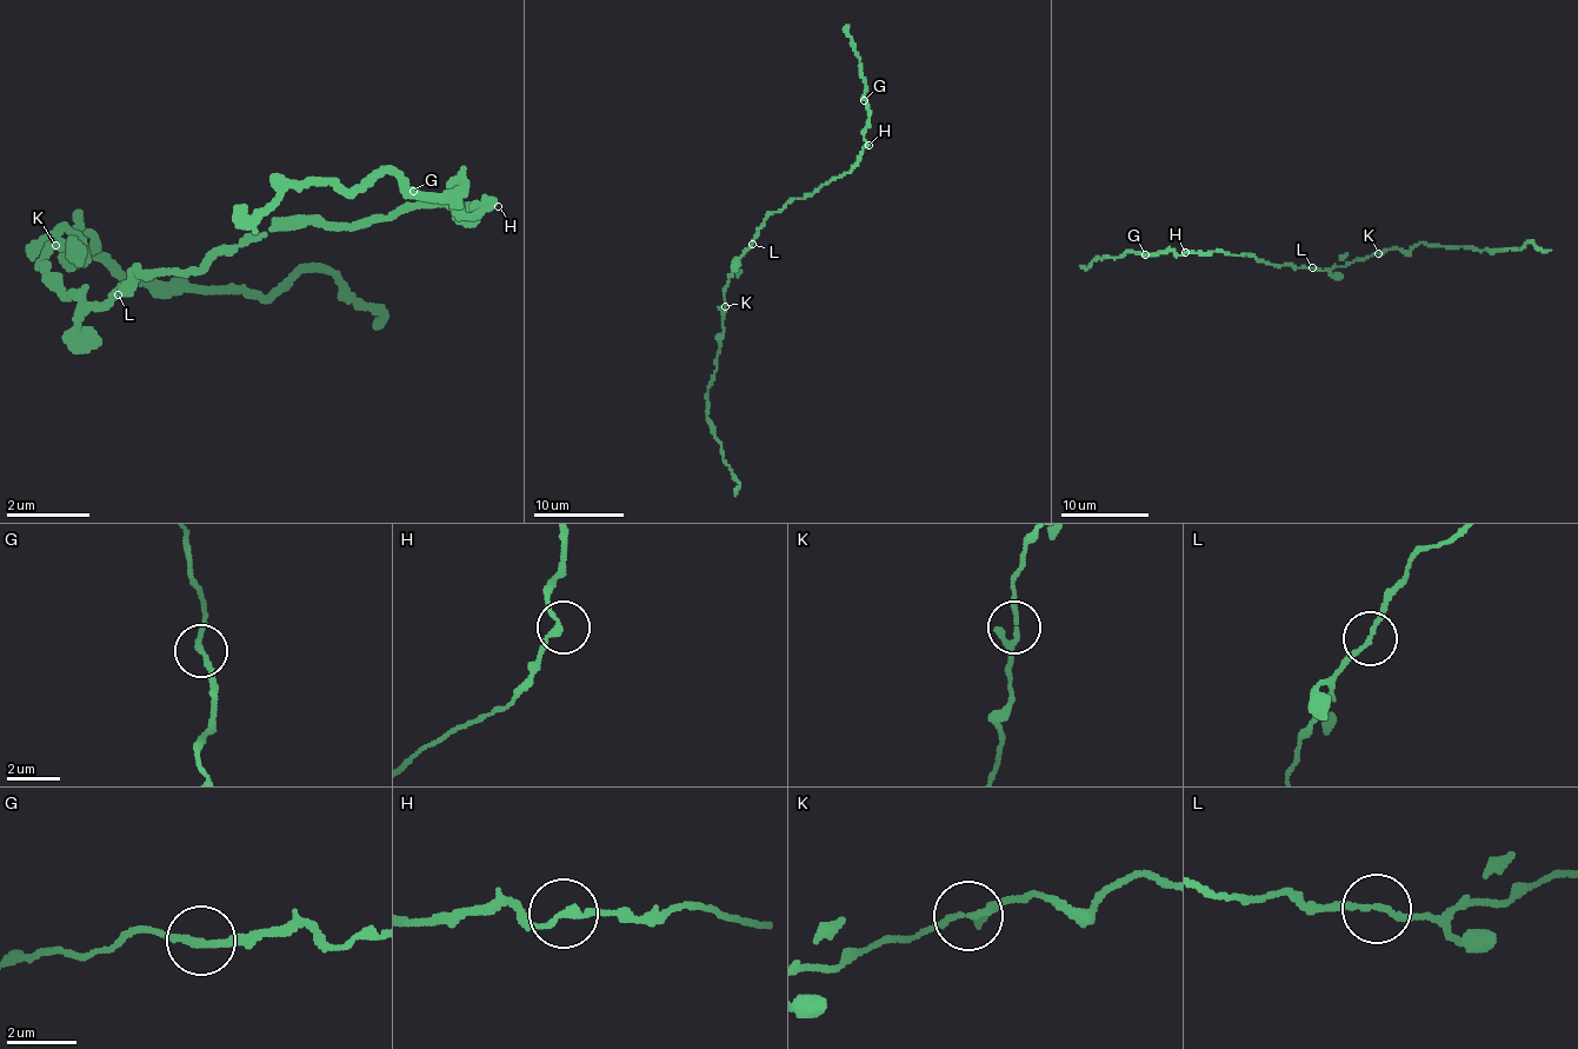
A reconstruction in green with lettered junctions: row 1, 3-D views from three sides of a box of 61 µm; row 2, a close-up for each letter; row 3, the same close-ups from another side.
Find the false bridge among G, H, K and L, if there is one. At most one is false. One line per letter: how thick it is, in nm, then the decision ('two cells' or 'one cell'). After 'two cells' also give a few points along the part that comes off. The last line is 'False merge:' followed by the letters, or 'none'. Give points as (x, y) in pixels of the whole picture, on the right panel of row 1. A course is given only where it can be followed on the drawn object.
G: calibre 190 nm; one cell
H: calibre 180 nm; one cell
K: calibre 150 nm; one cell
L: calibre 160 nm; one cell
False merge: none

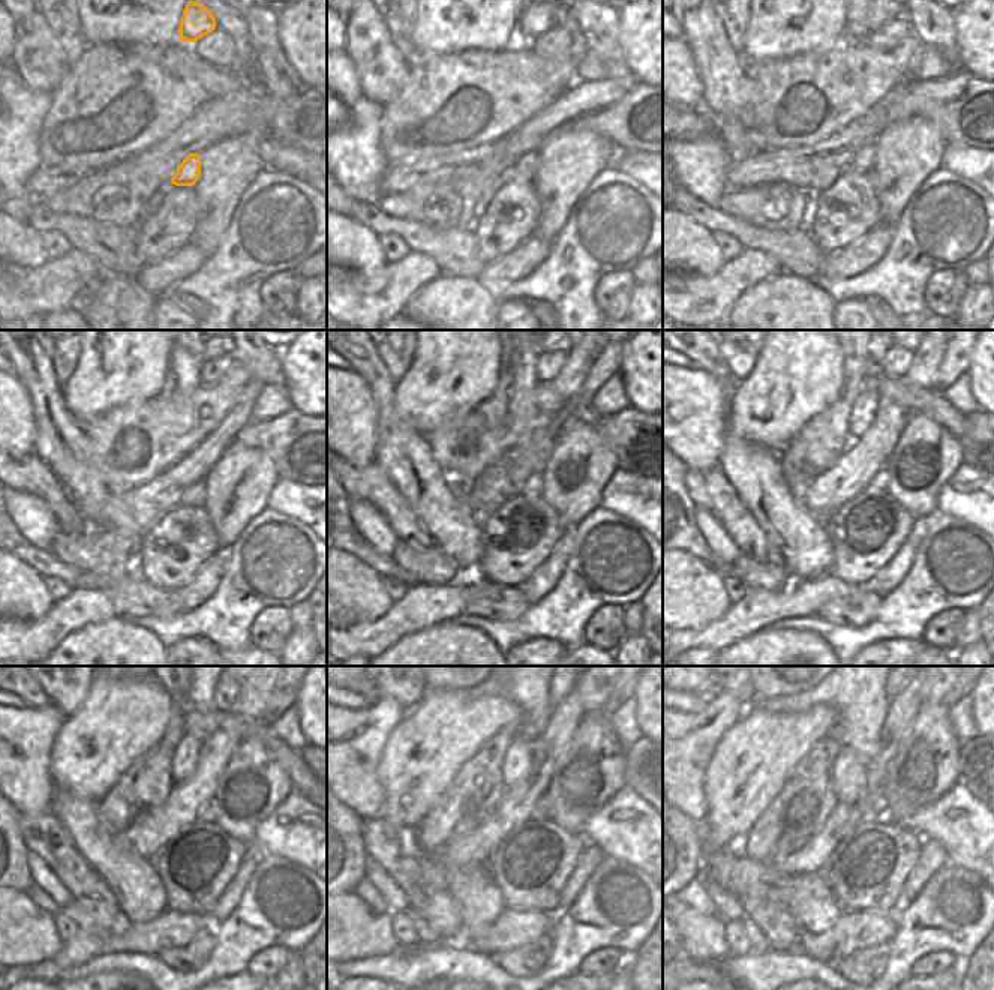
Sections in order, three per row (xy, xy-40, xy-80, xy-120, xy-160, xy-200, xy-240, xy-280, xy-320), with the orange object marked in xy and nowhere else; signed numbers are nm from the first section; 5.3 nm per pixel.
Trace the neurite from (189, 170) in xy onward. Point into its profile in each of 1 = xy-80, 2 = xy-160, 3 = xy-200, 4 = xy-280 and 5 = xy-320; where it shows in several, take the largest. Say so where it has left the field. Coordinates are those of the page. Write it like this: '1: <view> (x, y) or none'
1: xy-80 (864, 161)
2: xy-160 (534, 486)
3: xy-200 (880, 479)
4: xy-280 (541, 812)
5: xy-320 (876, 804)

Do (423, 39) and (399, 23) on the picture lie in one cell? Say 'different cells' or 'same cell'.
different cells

• _Problem to solve_
All of the entries need to be retyped word for word, pictures excluded.

• _Answer box_
A reconstruction in green with lettered junctions: row 1, 3-D views from three sides of a box of 61 µm; row 2, a close-up for each letter; row 3, the same close-ups from another side.
Find the false bridge among G, H, K and L, if there is one. At most one is false. One line per letter: how thick it is, in nm, then the decision ('two cells' or 'one cell'). After 'two cells' also give a few points along the part that comes off. The last line is 'False merge:' followed by the letters, or 'none'. Give points as (x, y) in pixels of the whole picture, on the right panel of row 1. A course is given only where it can be followed on the drawn object.
G: calibre 190 nm; one cell
H: calibre 180 nm; one cell
K: calibre 150 nm; one cell
L: calibre 160 nm; one cell
False merge: none

Sections in order, three per row (xy, xy-40, xy-80, xy-120, xy-160, xy-200, xy-240, xy-280, xy-320), with the orange object marked in xy and nowhere else; signed numbers are nm from the first section; 5.3 nm per pixel.
Trace the neurite from (189, 170) in xy onward. Point into its profile in each of 1 = xy-80, 2 = xy-160, 3 = xy-200, 4 = xy-280 and 5 = xy-320; where it shows in several, take the largest. Say so where it has left the field. Coordinates are those of the page. Write it like this: '1: <view> (x, y) or none'
1: xy-80 (864, 161)
2: xy-160 (534, 486)
3: xy-200 (880, 479)
4: xy-280 (541, 812)
5: xy-320 (876, 804)

Do (423, 39) and (399, 23) on the picture lie in one cell? Say 'different cells' or 'same cell'.
different cells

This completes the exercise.